Il piano dei trasporti francese del 2011 prevedeva una spesa di circa 245 miliardi per potenziamenti, miglioramenti e nuove opere in campo stradale, marittimo e ferroviario. Dopo il cambio di presidenza, ne è stata affidata la revisione a una commissione di esperti. Che ha rovesciato le priorità
Non solo noi italiani dobbiamo tirare la cinghia, secondo Fmi e Commissione UE. Anche la Francia sta cercando, obtorto collo, di rivedere la propria grandeur.
Per quanto riguarda la mobilità, lo Snit (schéma national des infrastructures de transport) nella versione del novembre 2011 prevedeva una spesa di circa 245 miliardi di euro per potenziamenti, miglioramenti e nuove opere in campo stradale, marittimo (sia porti che canali) e ferroviario nell’orizzonte 2030-2040, cui andavano aggiunti 8,5 miliardi di euro all’anno per i contributi statali per il trasporto collettivo in provincia e nell’Ile de France. Ora ci si è resi conto dell’insostenibilità finanziaria del piano. Il cambio di presidenza e le condizioni economiche della Republique hanno spinto il ministro con delega ai Trasporti, al Mare e alla Pesca, Frédéric Cuvillier, a nominare una commissione di politici esperti (ben sei, uno per ogni gruppo di partiti rappresentati nell’Assemblea nazionale e nel Senato, con attenzione anche ai territori di provenienza) che si è insediata il 17 ottobre 2012. Il 27 giugno 2013 la commissione presieduta da Philippe Duron, deputato Ps e sindaco di Caen, ha presentato il proprio rapporto finale intitolato Mobilitè 21 – Pour un schéma national de mobilité durable (http://www.ladocumentationfrancaise.fr/rapports-publics/134000396-mobilite-21-pour-un-schema-national-de-mobilite-durable).

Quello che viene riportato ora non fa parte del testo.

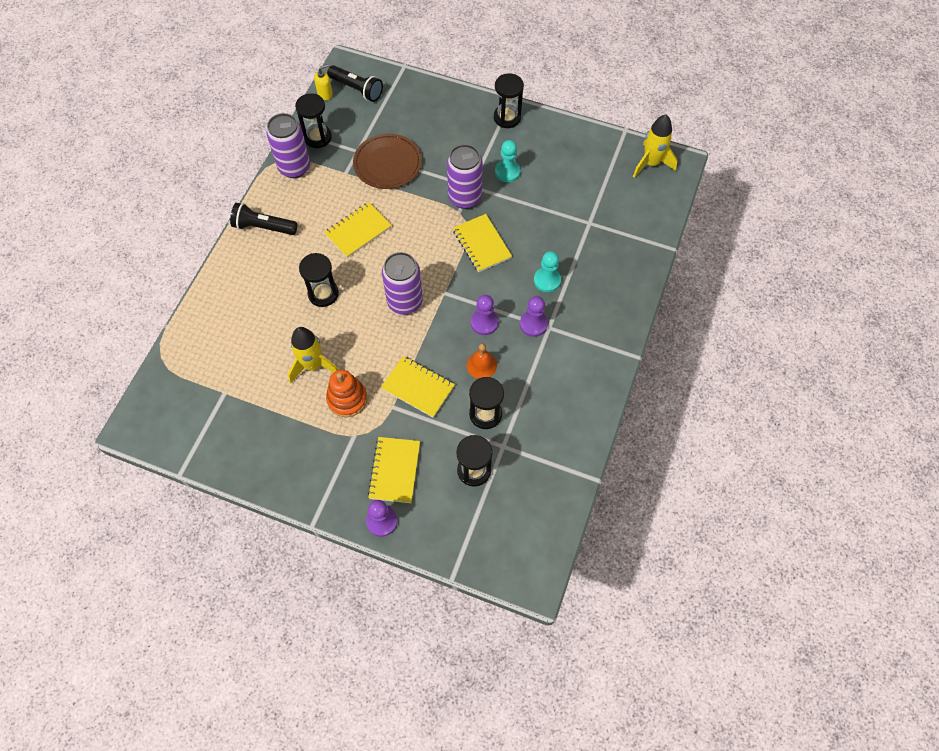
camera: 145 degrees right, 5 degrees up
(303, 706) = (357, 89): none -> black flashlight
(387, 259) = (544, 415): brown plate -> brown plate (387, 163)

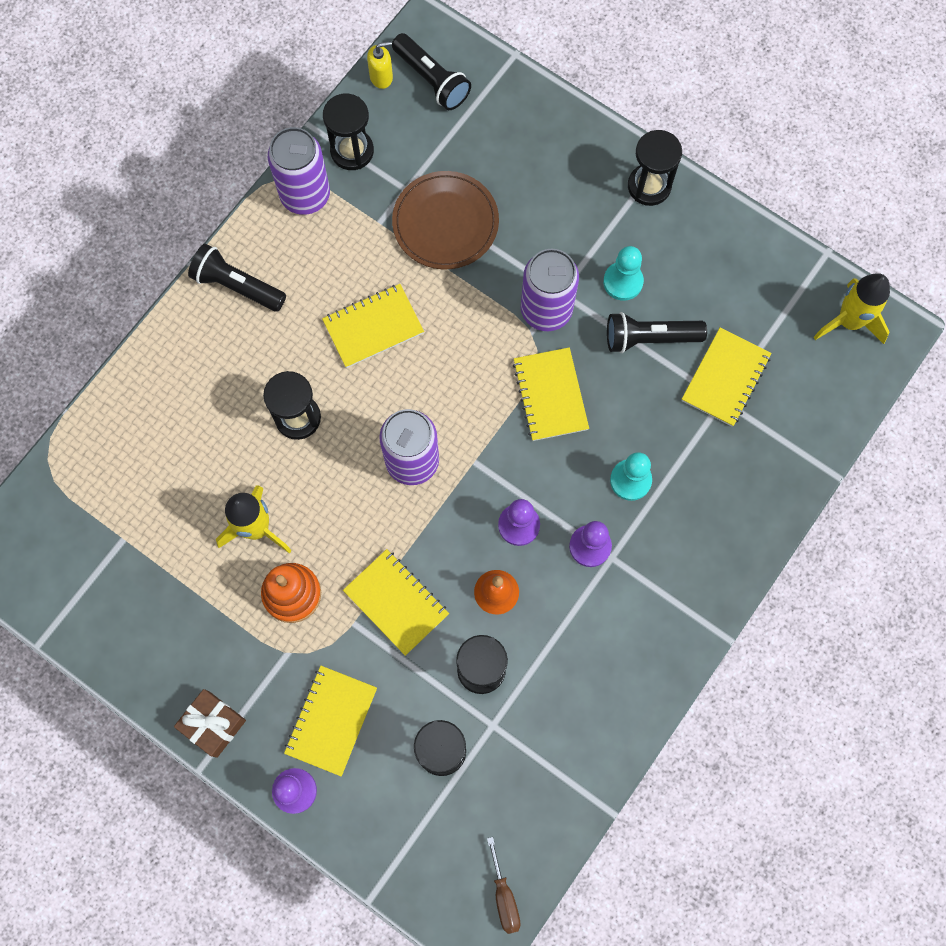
camera: 15 degrees right, 10 degrees up
(315, 493) = (213, 724): none -> brown gift
(533, 199) = (649, 338): none -> black flashlight
(542, 551) = (504, 896): none -> brown screwdriver
(587, 210) = (725, 378): none -> yellow notebook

A qualcuno le conclusioni potrebbero sembrare troppo prudenti, ma considerando anche ruolo e carriera dei nove alti dirigenti della pubblica amministrazione francese che hanno supportato l’analisi della commissione e tutti gli attori interni ed europei incontrati (nessuno dell’Italia, naturalmente) non ci si sottrae all’ennesimo moto di invidia.
Dai grafici e dalle simulazioni prodotte si conclude che la quantità e l’onerosità dei progetti di linee ad alta velocità (Lgv) e di nuove autostrade avrebbero comportato gravi problemi di bilancio per la Agence de financement des infrastructures de transport de France (che ricorda stranamente la nostra Infrastrutture spa), in grado di compromettere gli obiettivi di stabilità finanziaria dello Stato. FERROVIE CON NUOVE PRIORITÀ L’analisi del comparto ferroviario, in particolare, svela che il sistema statale francese (Rff+Sncf) richiede ogni anno contributi pubblici per circa 12,5 miliardi di euro da Stato e Regioni (i proventi del traffico arrivano a malapena a 10 miliardi), mentre si prevede che il suo indebitamento, a quota 32,5 miliardi nel 2010, raggiunga i 61 miliardi nel 2025, considerato che strutturalmente la gestione dell’infrastruttura richiede 1,5 miliardi/anno e altrettanti sono necessari per il finanziamento delle Lgv in costruzione. Approfondendo la analisi delle infrastrutture ferroviarie ad alta velocità esistenti, in costruzione e programmate, la commissione, in entrambi gli scenari di pianificazione proposti, mantiene nell’orizzonte 2030-2040 le quattro linee in costruzione: Tours-Bordeaux, Bretagna-paesi della Loira, by-pass Nimes-Montpellier e la seconda fase Parigi-Strasburgo; tra quelle progettate si salva solo la Bordeaux-Tolosa. Per tutte le altre se ne riparla dopo il 2030-2040 dato che l’“inserimento nella rete europea Ten-T non è di per sé sufficiente a definire la priorità di realizzazione” (paragrafo 4.4, pag. 15).
Tradotto in parole semplici: la linea Av Torino-Lione per adesso non si fa, se ne riparla dopo il 2030-2040.
Ma soprattutto, da ora in avanti si dovrà dare la priorità ai nodi e alle infrastrutture per il trasporto dei pendolari nelle grandi aree urbane. Bon jour mon chemin de fer!
E ancora: l’ammodernamento e la manutenzione straordinaria sono più importanti della costruzione di nuove linee. Il salvataggio del servizio ferroviario merci è fondamentale, come anche la sua capillarità.
Un bagno di umiltà non guasterebbe anche nella Repubblica Cispadana. O come al solito dei francesi vediamo solo la grandeur e non il realism?